DeferredAcceptance.nonatomictatonnement
— Methodnonatomictatonnement(demand, capacities; verbose, tol, β, maxit)
Search for a market-clearing cutoff vector using a modified tâtonnement process. Analogous to nonatomicdeferredacceptance_iid()
but more robust; nonatomictatonnement()
converges for any demand function that satisfies weak gross substitutability.
demand
is a school demand function that takes cutoffs as input.
β
is a step size parameter, where the step size is 1 / nit ^ β
, where nit
is the iteration number.
DeferredAcceptance.numericaladmitrate
— Methodnumericaladmitrate(B, cutoffs; n_points=1000)
Numerically compute the admissions rate for each school when school's blends are the rows of B and scores are iid uniform. That is, compute the probability that B[c, :] * x >= cutoffs[c]
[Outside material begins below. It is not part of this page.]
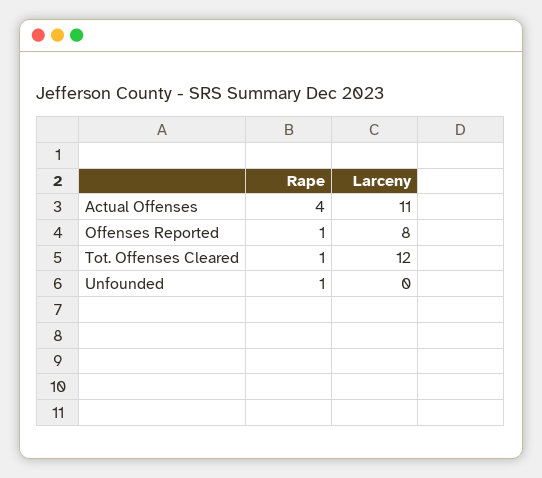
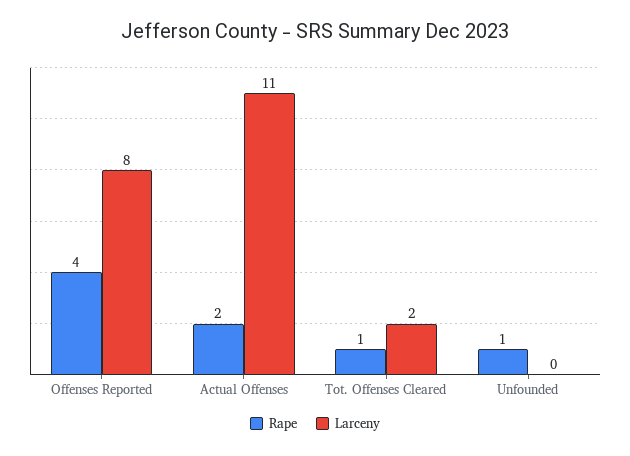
Rape, Actual Offenses: 4 -> 2
Rape, Offenses Reported: 1 -> 4
Larceny, Tot. Offenses Cleared: 12 -> 2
, where x is iid uniform. Uses a meshgrid iterator with (about) n_points
of evaluation.
DeferredAcceptance.singletiebreaking
— Methodsingletiebreaking(arr)
Given schools' ranked preference lists, which may contain ties, break ties using the single tiebreaking rule by generating a column of floats, adding this column to each column of arr
, and ranking the result columnwise.
DeferredAcceptance.welfaretiebreaking
— Functionwelfaretiebreaking(students, schools, blend; equity, return_add)
Given schools' ranked preference lists, which contain ties, first break ties using student welfare, then break subsequent ties using a hybrid tiebreaking rule indicated by entries of blend
. Or in equity=true
mode, break ties by minimizing student welfare, which gives priority in DA to students whose current assignment is poor. See ?hybridtiebreaking
for an explanation of how to configure blend
.
blend=0
is known as the Boston mechanism.
return_add
is a Bool
indicating whether to return the tiebreaking numbers (lottery numbers) as second entry of output tuple.